• _Assigned task_
Filter these entries so that only lines with the word "test" remain.

• _Recorded data_
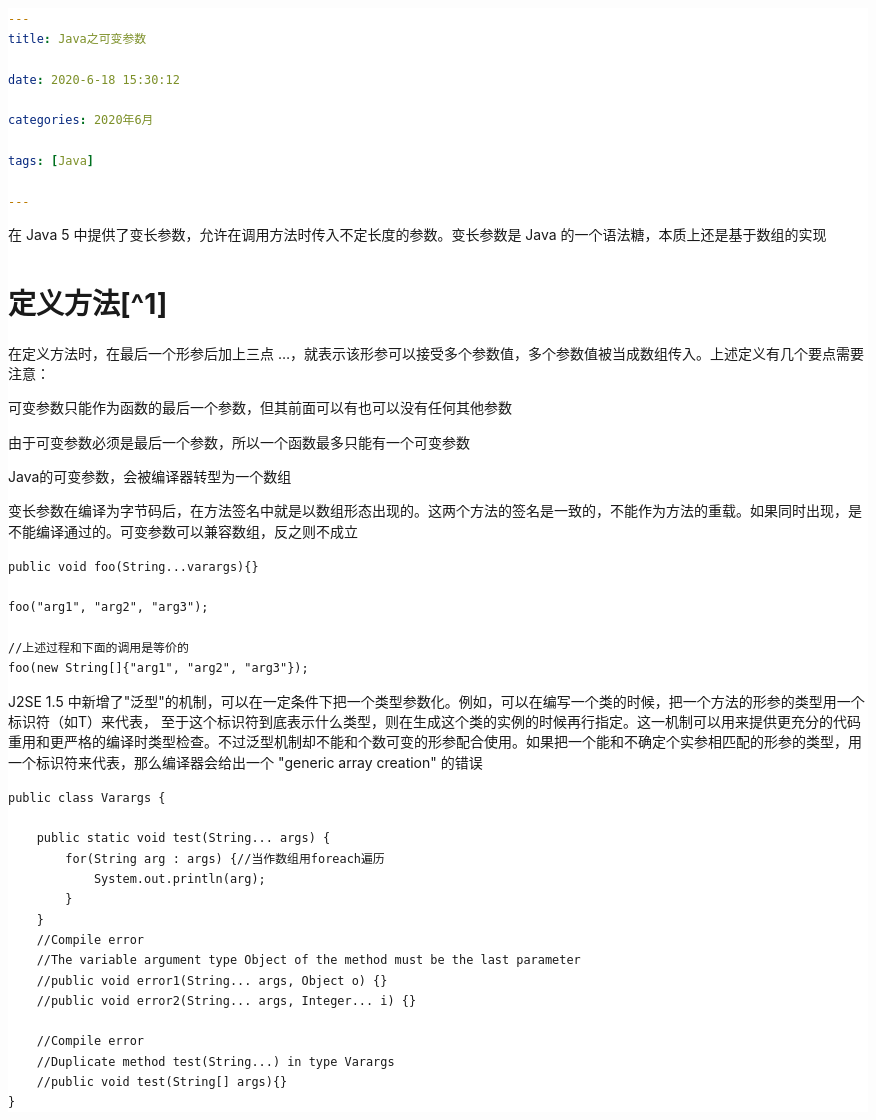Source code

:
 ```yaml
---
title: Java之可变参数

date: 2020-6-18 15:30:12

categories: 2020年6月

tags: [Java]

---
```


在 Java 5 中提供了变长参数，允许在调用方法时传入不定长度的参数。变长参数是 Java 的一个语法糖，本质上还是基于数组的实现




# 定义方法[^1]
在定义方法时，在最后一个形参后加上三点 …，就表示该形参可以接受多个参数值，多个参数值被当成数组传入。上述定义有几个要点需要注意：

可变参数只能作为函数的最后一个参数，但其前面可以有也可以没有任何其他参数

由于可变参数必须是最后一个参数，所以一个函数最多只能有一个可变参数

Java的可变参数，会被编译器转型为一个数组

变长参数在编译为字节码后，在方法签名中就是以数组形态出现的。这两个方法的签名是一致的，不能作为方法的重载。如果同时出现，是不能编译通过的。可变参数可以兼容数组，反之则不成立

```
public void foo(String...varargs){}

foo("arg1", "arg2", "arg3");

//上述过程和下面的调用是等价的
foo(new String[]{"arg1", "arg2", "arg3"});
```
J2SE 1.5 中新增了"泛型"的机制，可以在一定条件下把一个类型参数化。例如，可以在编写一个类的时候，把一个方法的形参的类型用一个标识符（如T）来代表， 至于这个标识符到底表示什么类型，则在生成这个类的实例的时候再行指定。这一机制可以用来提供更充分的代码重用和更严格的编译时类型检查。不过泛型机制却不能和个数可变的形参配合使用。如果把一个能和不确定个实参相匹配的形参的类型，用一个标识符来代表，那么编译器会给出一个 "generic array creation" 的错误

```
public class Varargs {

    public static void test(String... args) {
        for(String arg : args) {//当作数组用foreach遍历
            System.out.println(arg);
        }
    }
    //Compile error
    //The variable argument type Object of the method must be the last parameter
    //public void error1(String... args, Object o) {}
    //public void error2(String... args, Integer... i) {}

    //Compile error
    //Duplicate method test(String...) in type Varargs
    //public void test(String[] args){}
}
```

• _Solved problem_
    public static void test(String... args) {
    //Duplicate method test(String...) in type Varargs
    //public void test(String[] args){}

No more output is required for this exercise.